Die Migration von zwischen zwei Virtualisierungsplattformen stellt aus Sicht des Betriebssystems einen Wechsel der Hardware dar. Linux-Server sind in solchen Fällen meist ganz gutmütig, während Windows hier duchaus zickig sein kann. Hier ist es in manchen Fällen zielführender, das System neu zu installieren.

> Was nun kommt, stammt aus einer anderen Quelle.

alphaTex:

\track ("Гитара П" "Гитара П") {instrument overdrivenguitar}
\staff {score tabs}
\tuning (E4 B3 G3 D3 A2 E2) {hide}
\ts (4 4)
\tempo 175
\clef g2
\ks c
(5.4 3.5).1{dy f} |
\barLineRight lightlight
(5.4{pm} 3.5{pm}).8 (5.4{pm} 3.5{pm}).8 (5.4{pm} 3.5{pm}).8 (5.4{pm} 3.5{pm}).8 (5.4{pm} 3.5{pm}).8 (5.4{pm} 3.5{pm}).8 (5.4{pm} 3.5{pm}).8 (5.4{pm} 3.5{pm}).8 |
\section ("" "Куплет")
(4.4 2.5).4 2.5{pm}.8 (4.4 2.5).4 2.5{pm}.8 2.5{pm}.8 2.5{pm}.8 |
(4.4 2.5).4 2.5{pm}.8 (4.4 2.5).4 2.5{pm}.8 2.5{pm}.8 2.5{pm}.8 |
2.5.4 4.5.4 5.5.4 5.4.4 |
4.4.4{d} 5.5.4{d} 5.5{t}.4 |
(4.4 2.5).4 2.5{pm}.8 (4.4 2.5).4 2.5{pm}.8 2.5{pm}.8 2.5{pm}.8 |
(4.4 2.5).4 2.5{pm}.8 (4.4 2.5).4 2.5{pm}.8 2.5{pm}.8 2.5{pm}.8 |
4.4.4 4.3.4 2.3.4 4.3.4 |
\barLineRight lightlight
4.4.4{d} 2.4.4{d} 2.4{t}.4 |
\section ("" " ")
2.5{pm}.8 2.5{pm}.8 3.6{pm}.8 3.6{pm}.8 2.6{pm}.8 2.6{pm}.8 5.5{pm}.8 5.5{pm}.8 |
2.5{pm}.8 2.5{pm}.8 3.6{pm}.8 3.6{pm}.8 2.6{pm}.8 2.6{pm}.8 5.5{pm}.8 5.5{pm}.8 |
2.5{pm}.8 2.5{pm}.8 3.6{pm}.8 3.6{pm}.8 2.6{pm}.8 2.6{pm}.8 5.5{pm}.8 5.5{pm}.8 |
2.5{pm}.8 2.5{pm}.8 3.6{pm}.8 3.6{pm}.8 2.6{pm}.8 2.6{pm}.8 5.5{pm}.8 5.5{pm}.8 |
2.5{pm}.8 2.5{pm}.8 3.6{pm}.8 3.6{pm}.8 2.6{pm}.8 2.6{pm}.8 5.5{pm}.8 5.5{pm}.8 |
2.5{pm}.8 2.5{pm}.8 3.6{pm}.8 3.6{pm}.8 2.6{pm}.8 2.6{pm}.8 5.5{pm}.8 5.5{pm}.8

Und nicht zu letzt: Stellen Sie sicher, dass Ihre IT-Mitarbeiter gut auf die neue Plattform geschult sind, um deren Potenzial voll auszuschöpfen.

Fazit

Die Wahl der richtigen Virtualisierungsplattform hängt von Ihren geschäftlichen Anforderungen, Ihrem Budget und Ihrer bestehenden Infrastruktur ab. VMware, Hyper-V und Proxmox haben jeweils ihre eigenen Stärken und Schwächen. Die wichtigsten Funktionen (z.B. Hochverfügbarkeit, Hot-Transfer zwischen Hardware-Servern, Snapshots bzw. Cloning) beherrschen alle drei Kandidaten. Alle drei setzen jedoch unterschiedliche Schwerpunkte bei den übrigen Funktionen. Diese Unterschiede zu verstehen, ist entscheidend für die Entscheidung zur Migration. Wenn Sie die beschriebenen Migrationstipps befolgen, können Sie den Übergang reibungsloser und effizienter gestalten.

Nächste Schritte

Wenn Sie eine Migration in Betracht ziehen oder verschiedene Virtualisierungslösungen evaluieren, sollten Sie zunächst die Kompatibilität Ihrer aktuellen Infrastruktur mit den Plattformen prüfen, für die Sie sich interessieren. Dieser Schritt hilft Ihnen dabei, die Grundlage für eine erfolgreiche Virtualisierungsstrategie zu schaffen.